Stored data entries

-------------------------

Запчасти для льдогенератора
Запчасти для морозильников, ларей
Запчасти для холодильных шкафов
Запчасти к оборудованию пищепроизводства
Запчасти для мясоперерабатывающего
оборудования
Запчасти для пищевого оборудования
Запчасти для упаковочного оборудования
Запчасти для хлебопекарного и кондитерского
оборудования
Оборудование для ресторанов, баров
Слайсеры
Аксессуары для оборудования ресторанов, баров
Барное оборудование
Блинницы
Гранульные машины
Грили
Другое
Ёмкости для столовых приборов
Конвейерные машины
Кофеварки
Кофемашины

-------------------------

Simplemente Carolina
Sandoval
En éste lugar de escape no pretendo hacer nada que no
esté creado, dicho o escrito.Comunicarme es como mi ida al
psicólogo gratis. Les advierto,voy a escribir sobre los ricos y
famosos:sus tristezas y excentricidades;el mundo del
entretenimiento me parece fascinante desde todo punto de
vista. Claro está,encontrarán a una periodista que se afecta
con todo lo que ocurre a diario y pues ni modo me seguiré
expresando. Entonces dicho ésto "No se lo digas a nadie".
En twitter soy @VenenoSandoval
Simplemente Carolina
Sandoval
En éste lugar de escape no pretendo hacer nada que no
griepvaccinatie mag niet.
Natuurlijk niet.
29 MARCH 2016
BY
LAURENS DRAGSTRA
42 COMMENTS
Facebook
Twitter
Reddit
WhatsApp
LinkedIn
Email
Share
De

-------------------------

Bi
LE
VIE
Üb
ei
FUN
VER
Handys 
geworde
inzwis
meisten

-------------------------

(Exercise brief)
Where a line of the data above includes "niet", copy that line.

(Answer box)
griepvaccinatie mag niet.
Natuurlijk niet.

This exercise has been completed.